## What you need to do:
Go through the entries below and copy each line containing the word "Dubai".
Data to process START
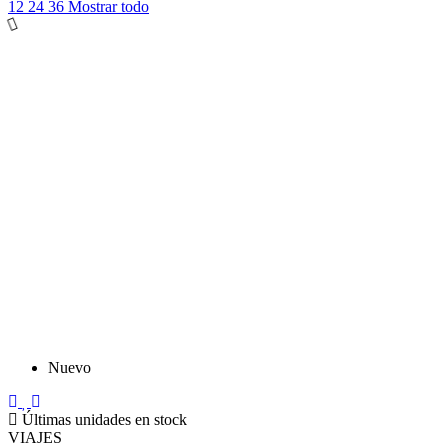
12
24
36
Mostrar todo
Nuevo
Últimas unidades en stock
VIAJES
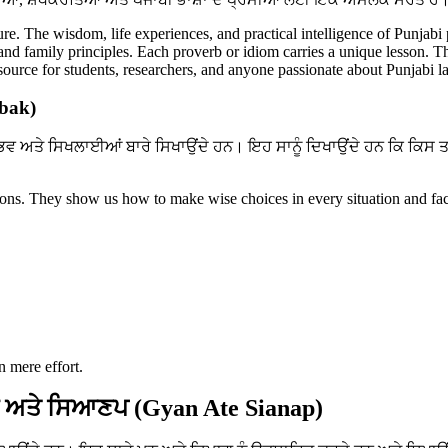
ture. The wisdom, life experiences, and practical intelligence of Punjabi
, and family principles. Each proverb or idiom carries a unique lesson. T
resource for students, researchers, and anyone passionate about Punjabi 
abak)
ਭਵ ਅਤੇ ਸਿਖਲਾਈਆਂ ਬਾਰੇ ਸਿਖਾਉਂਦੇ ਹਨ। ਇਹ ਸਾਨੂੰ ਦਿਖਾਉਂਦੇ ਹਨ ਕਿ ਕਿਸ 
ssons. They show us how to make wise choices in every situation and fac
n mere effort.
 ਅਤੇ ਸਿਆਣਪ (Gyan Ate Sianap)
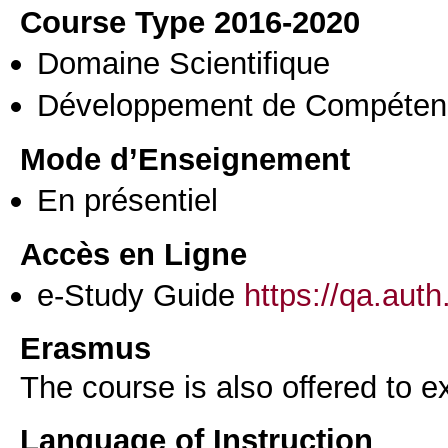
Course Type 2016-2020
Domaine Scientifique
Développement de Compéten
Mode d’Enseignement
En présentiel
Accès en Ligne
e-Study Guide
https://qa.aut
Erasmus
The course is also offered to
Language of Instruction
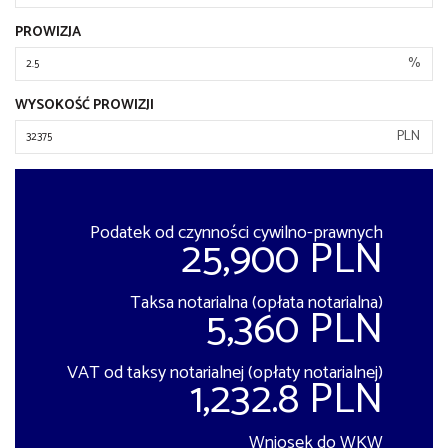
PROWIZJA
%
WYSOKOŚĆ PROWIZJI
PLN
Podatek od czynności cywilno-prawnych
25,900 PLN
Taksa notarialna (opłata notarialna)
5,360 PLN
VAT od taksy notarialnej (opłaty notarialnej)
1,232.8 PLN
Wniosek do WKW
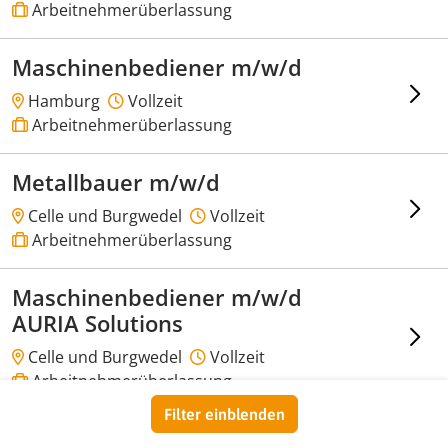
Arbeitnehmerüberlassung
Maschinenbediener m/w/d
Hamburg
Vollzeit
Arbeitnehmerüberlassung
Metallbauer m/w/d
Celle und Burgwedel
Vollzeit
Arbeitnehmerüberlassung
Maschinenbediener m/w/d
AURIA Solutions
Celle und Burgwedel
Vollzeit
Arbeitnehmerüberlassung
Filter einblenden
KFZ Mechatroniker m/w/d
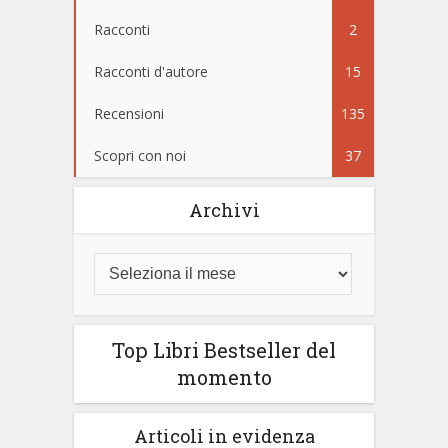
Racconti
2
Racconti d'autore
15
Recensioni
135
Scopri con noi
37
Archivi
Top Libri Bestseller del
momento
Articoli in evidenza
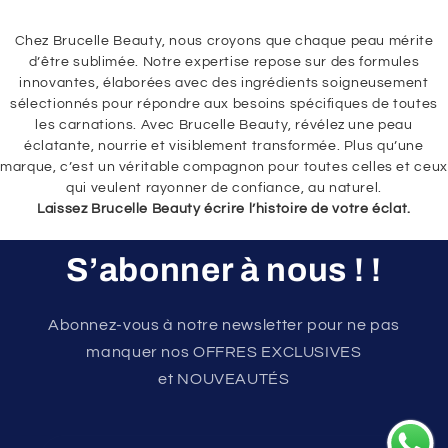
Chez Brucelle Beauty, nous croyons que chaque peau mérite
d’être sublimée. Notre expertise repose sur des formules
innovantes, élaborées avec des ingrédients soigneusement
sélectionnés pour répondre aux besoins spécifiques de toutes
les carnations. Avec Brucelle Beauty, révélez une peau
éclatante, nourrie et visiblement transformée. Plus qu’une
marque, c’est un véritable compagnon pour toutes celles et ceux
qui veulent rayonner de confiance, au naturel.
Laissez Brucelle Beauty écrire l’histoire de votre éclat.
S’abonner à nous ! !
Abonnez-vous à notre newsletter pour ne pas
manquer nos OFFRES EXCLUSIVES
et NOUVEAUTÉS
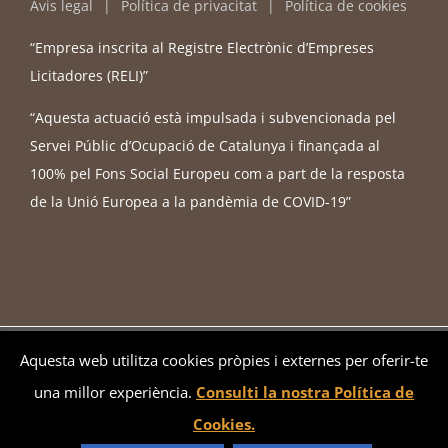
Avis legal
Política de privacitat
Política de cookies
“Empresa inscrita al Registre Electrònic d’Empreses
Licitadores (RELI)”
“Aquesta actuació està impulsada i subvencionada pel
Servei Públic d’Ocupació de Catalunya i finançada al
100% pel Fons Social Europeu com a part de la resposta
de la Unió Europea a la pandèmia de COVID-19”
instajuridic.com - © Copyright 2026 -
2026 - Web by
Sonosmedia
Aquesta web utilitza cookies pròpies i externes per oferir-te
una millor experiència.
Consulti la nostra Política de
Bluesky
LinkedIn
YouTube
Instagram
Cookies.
Data to process END
Data to process START
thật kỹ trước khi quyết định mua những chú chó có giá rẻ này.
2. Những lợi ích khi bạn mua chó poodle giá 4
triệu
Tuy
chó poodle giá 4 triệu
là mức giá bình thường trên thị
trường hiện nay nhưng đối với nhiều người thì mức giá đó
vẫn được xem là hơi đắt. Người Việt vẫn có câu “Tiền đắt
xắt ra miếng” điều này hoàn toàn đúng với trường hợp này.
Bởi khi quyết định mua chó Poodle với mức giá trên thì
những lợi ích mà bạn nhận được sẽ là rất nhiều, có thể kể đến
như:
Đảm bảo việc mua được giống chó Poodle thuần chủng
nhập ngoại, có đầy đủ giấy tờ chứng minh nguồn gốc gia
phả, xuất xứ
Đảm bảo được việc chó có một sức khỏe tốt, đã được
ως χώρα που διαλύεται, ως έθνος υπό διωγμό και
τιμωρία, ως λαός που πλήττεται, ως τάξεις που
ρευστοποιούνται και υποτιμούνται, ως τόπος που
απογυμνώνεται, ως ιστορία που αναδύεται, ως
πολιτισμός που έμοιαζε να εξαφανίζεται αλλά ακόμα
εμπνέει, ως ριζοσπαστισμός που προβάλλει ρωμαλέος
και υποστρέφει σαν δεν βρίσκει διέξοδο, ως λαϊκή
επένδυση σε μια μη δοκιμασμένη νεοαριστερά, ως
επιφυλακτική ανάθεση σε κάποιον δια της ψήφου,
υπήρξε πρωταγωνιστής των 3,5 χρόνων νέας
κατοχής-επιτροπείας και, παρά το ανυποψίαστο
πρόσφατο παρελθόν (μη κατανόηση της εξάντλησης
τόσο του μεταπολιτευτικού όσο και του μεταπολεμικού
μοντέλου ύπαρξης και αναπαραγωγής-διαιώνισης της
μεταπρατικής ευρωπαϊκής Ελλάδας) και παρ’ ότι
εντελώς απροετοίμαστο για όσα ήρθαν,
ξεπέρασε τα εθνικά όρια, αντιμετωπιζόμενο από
Data to process END
Data to process START
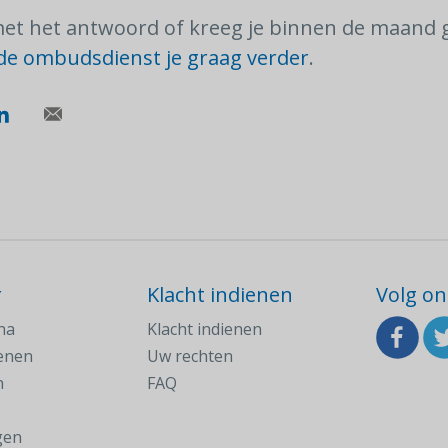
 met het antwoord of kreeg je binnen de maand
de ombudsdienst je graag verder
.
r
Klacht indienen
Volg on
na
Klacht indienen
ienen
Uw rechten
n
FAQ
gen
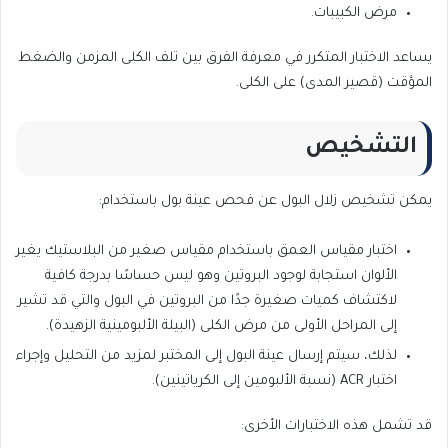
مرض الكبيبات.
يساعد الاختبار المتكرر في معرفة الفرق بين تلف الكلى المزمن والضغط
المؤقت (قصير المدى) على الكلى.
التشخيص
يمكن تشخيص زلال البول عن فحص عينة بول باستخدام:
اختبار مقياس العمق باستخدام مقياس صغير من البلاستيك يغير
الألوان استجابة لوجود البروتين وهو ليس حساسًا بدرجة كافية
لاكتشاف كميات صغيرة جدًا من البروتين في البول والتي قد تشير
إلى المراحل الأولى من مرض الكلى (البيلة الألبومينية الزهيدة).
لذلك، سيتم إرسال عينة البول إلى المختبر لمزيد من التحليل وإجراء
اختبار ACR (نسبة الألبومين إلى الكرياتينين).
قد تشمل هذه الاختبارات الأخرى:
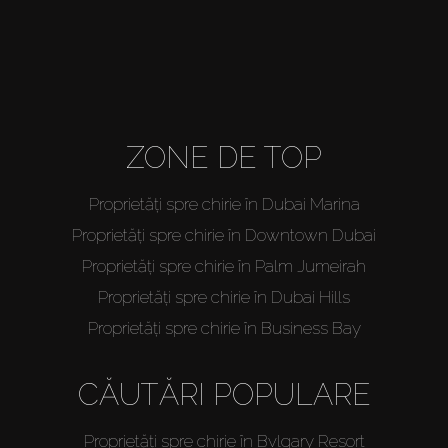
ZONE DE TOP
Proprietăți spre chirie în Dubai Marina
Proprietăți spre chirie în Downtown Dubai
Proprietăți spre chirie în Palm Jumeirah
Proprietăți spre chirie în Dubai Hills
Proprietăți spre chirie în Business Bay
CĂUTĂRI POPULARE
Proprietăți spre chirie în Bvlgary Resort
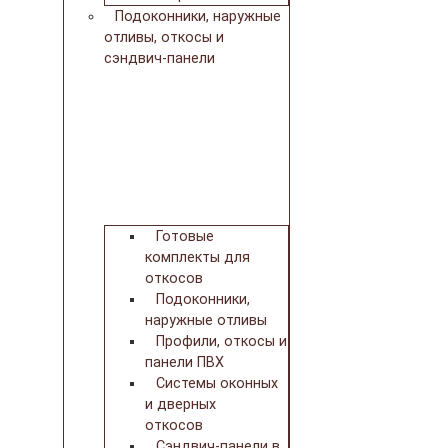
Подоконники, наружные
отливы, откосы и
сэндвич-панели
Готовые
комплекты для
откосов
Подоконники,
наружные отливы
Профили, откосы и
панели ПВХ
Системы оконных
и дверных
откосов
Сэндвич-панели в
Data to process END
## Your solution:
Proprietăți spre chirie în Dubai Marina
Proprietăți spre chirie în Downtown Dubai
Proprietăți spre chirie în Dubai Hills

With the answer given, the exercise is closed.